The time came when Catherine's organs insisted on failing-kidneys, liver. "Without the chemo I might feel less sick," she said.
"You might."
"I think I'll order it stopped."
He didn't reply.
"What would you do if you were me?"
"If I were you? If I were you I'd marry me."
IV poles were their best men. Zeph had invited Joe and Joe had invited Acelle. The justice of the peace ignored the ages of these witnesses-they could write their names, couldn't they. Through the three narrow archers' windows a pale sun illuminated Catherine's pale face. The groom had remembered to supply the bride with flowers, and he had bought rings for both of them. His "I do" was firm, surprising everyone but Catherine. He leaned over and kissed her on the lips. Her breath was bitter.
He had signed up for vacation beginning that day, and as a family member he was permitted to sleep on a folding cot beside her bed. The walking stick stood aslant in the corner. It did conceal a sword, as Zeph knew. One night Zeph drew the sword from its sheath and swished at the air, back, forth. Catherine laughed a little. He reinserted it.
From the cot he held her hand as both pretended to sleep.
She died a week later of renal failure-more or less peacefully, as such things go.
Camilla didn't become the rage, but she acquired a small reputation in the city, and she banished the crook who called himself a dealer. Victoria persuaded her to entrust her work to a small respectable agency with a good publicist. Camilla agreed, on the condition that her own photograph never appear and her disability not be mentioned. Pride, Victoria expected, could be overcome as time went on. Money came in.

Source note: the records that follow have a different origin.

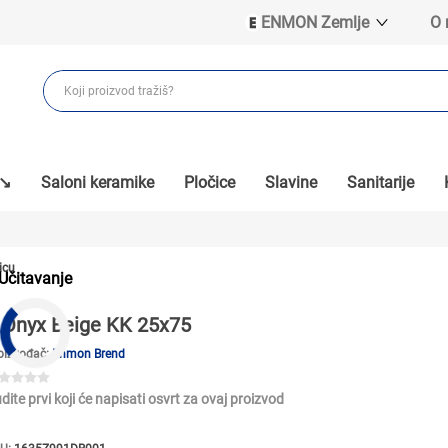
ENMON Zemlje
O
ENMON SRB
ENMON BIH
ENMON HR
ENMON MKD
 ↘
Saloni keramike
Pločice
Slavine
Sanitarije
icu
Učitavanje
Onyx Beige KK 25x75
oizvođač:
Enmon Brend
dite prvi koji će napisati osvrt za ovaj proizvod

The Bahande flat was gradually improved until it looked like a home.
"But what about your ten percent?" Hector argued one day after dinner.
He and Victoria were now sitting on the porch, Hector's painful knee elevated on a wicker stool. Victoria had cooked the meal for everyone in the Bahande kitchen-fish, a salad, fruit, walnut bread. Joe had spent the rest of the evening reading Richard Dawkins; Acelle, working on her knitting: a scarf for someone. Zeph watched Camilla carve a cat's head for his walking stick; one feline eye had a congenital droop. Only Camilla knew that Zeph was planning to give the stick to her father. When Joe said he was going home, Zeph had interrupted his silent concentration to keep the boy company on the walk. The girls had gone to bed.
"Your ten percent," Hector said again.
"I'm aging, not an agent. I'm glad someone else is doing that hard work. I'm suited to a gift shop."
"You have been a gift to us," he said softly.
How handsome he looked in his new shirt-though no more handsome than in the security officer's uniform he put on every day.
"As for old-you are not much older than me," he said, leaning forward but not yet touching her.
"I'm sixty."
He nodded without surprise. "I'm forty-five, and my bad joints make me fifty. Come live with us."